Dividend Warrior's 9M2023 Portfolio Update - Ride Through The High Rate Environment!💪


Equity Portfolio Cost: S$559, 160

Equity Portfolio Market Value: S$704, 902

Equity Portfolio Unrealised Profit: +S$145, 742 (+26.1%)

Portfolio XIRR (9M 2023): -7.6% (inclusive of dividends)

Dividends Collected (9M 2023): S$33, 201 (+18.7% yoy)

Total Cumulative Dividends (2010 - 9M 2023): S$274, 707

Current Cash & Cash Equivalents (SSB/T-bills): S$43, 000

(*All figures are accurate as of 30 September 2023)

Portfolio Actions in Q3 2023:

  • Initiated a position on Sheng Siong at S$1.50
  • Accumulated more UOB at S$27.95

How I Prepare To Ride Through The Storm...

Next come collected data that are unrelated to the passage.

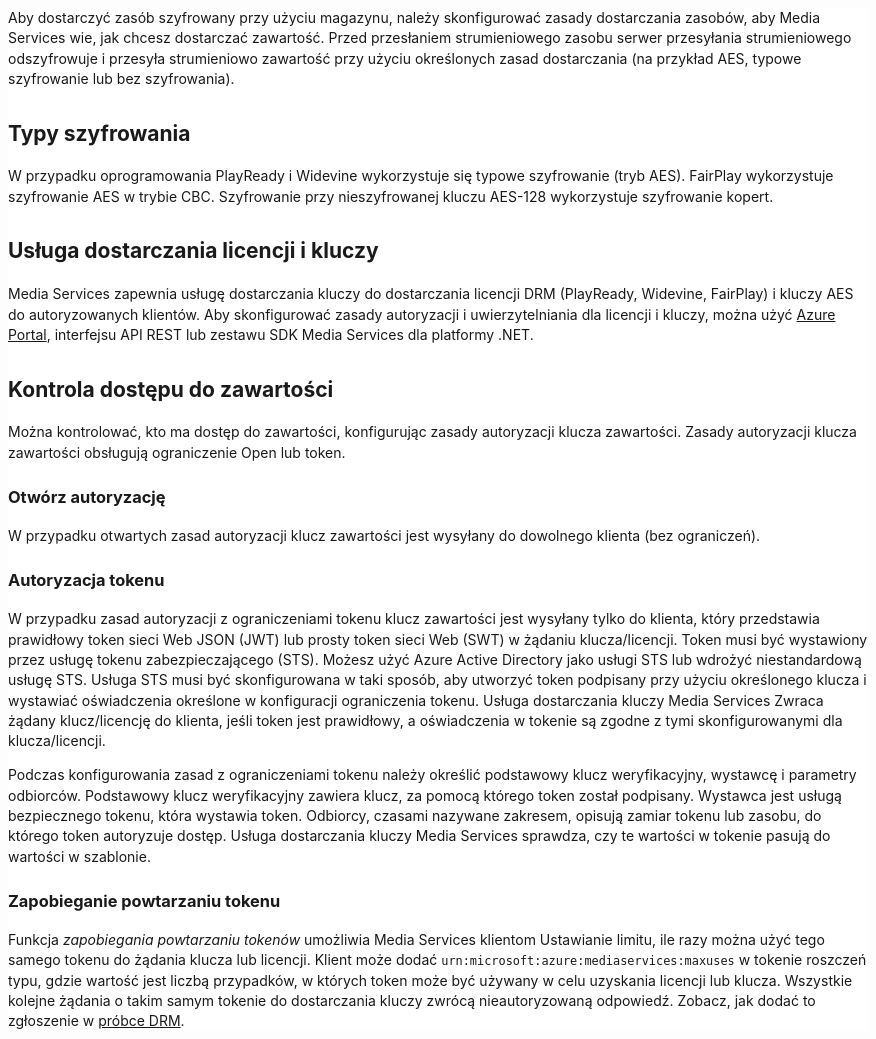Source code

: Aby dostarczyć zasób szyfrowany przy użyciu magazynu, należy skonfigurować zasady dostarczania zasobów, aby Media Services wie, jak chcesz dostarczać zawartość. Przed przesłaniem strumieniowego zasobu serwer przesyłania strumieniowego odszyfrowuje i przesyła strumieniowo zawartość przy użyciu określonych zasad dostarczania (na przykład AES, typowe szyfrowanie lub bez szyfrowania).

## <a name="types-of-encryption"></a>Typy szyfrowania
W przypadku oprogramowania PlayReady i Widevine wykorzystuje się typowe szyfrowanie (tryb AES). FairPlay wykorzystuje szyfrowanie AES w trybie CBC. Szyfrowanie przy nieszyfrowanej kluczu AES-128 wykorzystuje szyfrowanie kopert.

## <a name="licenses-and-keys-delivery-service"></a>Usługa dostarczania licencji i kluczy
Media Services zapewnia usługę dostarczania kluczy do dostarczania licencji DRM (PlayReady, Widevine, FairPlay) i kluczy AES do autoryzowanych klientów. Aby skonfigurować zasady autoryzacji i uwierzytelniania dla licencji i kluczy, można użyć [Azure Portal](media-services-portal-protect-content.md), interfejsu API REST lub zestawu SDK Media Services dla platformy .NET.

## <a name="control-content-access"></a>Kontrola dostępu do zawartości
Można kontrolować, kto ma dostęp do zawartości, konfigurując zasady autoryzacji klucza zawartości. Zasady autoryzacji klucza zawartości obsługują ograniczenie Open lub token.

### <a name="open-authorization"></a>Otwórz autoryzację
W przypadku otwartych zasad autoryzacji klucz zawartości jest wysyłany do dowolnego klienta (bez ograniczeń).

### <a name="token-authorization"></a>Autoryzacja tokenu
W przypadku zasad autoryzacji z ograniczeniami tokenu klucz zawartości jest wysyłany tylko do klienta, który przedstawia prawidłowy token sieci Web JSON (JWT) lub prosty token sieci Web (SWT) w żądaniu klucza/licencji. Token musi być wystawiony przez usługę tokenu zabezpieczającego (STS). Możesz użyć Azure Active Directory jako usługi STS lub wdrożyć niestandardową usługę STS. Usługa STS musi być skonfigurowana w taki sposób, aby utworzyć token podpisany przy użyciu określonego klucza i wystawiać oświadczenia określone w konfiguracji ograniczenia tokenu. Usługa dostarczania kluczy Media Services Zwraca żądany klucz/licencję do klienta, jeśli token jest prawidłowy, a oświadczenia w tokenie są zgodne z tymi skonfigurowanymi dla klucza/licencji.

Podczas konfigurowania zasad z ograniczeniami tokenu należy określić podstawowy klucz weryfikacyjny, wystawcę i parametry odbiorców. Podstawowy klucz weryfikacyjny zawiera klucz, za pomocą którego token został podpisany. Wystawca jest usługą bezpiecznego tokenu, która wystawia token. Odbiorcy, czasami nazywane zakresem, opisują zamiar tokenu lub zasobu, do którego token autoryzuje dostęp. Usługa dostarczania kluczy Media Services sprawdza, czy te wartości w tokenie pasują do wartości w szablonie.

### <a name="token-replay-prevention"></a>Zapobieganie powtarzaniu tokenu

Funkcja *zapobiegania powtarzaniu tokenów* umożliwia Media Services klientom Ustawianie limitu, ile razy można użyć tego samego tokenu do żądania klucza lub licencji. Klient może dodać `urn:microsoft:azure:mediaservices:maxuses` w tokenie roszczeń typu, gdzie wartość jest liczbą przypadków, w których token może być używany w celu uzyskania licencji lub klucza. Wszystkie kolejne żądania o takim samym tokenie do dostarczania kluczy zwrócą nieautoryzowaną odpowiedź. Zobacz, jak dodać to zgłoszenie w [próbce DRM](https://github.com/Azure-Samples/media-services-v3-dotnet-tutorials/blob/master/AMSV3Tutorials/EncryptWithDRM/Program.cs#L601).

1. Diversify Into Recession-Proof, Cash-Rich Sheng Siong

Q3 2023 had been brutal to REITs as the US Fed signalled higher rates for longer to fight inflation. I foresee REITs' dpu to weaken in the coming quarters. Therefore, it is time to further optimise my portfolio for more sustainable passive income. Actually I already started this recalibration a couple of years back. Distributions from REITs were consistently re-invested into the local banks (DBS, UOB & OCBC), Big Tech & Propnex. These are cash-rich companies with strong balance sheets and business moats. Significantly higher dividend payouts from the banks have helped to mitigate the dip in REITs' dpu. Sheng Siong is my latest candidate. Due to the higher for longer rate environment, I would be pulling back on big REIT buys over the next few quarters. My firepower would switch to accumulating Sheng Siong. I am targeting around 5% allocation for Sheng Siong eventually. Due to sticky high inflation, more families are cooking at home. More value for money. Recent government policies tend to gravitate towards helping low to middle income families with the distribution of CDC vouchers. In 2024, each household will receive $150 CDC vouchers for spending at supermarkets. Sheng Siong should benefit from this assistance package.

2. Build A Bond Ladder with SSB & T-bills

Besides diversifying into recession-proof stocks like Sheng Siong, I am also building up a bond ladder. Starting from October, I would allocate some funds to Singapore Savings Bond and T-bills every month. As long as the yields remain attractive, I would continue to park some of my cash warchest in these fixed income instruments. In the event of a recession next year, I would have sufficient firepower to pounce on any opportunities.

3. Just Hold & Collect CD

In the meantime, I am not throwing the baby out with the bathwater. I would still be holding onto my core REIT positions. No knee-jerk reactions from me. Hold on to those that can weather the high interest rate environment until the end of 2024. For now, all my major REIT positions have below 40% gearing and a well spread out debt maturity profile (avoid REITs that have huge refinancing needs coming up in 2024). It also helps to have a strong reputable sponsor. The average entry prices of my REIT positions are low, so I can afford to hold. Secondly, over the last 14 years, I have collected more than S$270k in dividends which serves as a healthy buffer. Some investors prefer to cash out everything now and avoid REITs totally until US Fed start to cut rates. Well, I have learnt to stop waiting for the perfect conditions and all the stars to align. Market timing is futile. Being all-in or all-out is mentally exhausting. 

Lastly, if you guys are worried about an impending recession, just visit VivoCity and Raffles City on the weekends or even weekdays. The crowd level is simply astonishing. Despite the higher prices at restaurants, business seems good. 

"Successful investing is about managing risk, not avoiding it."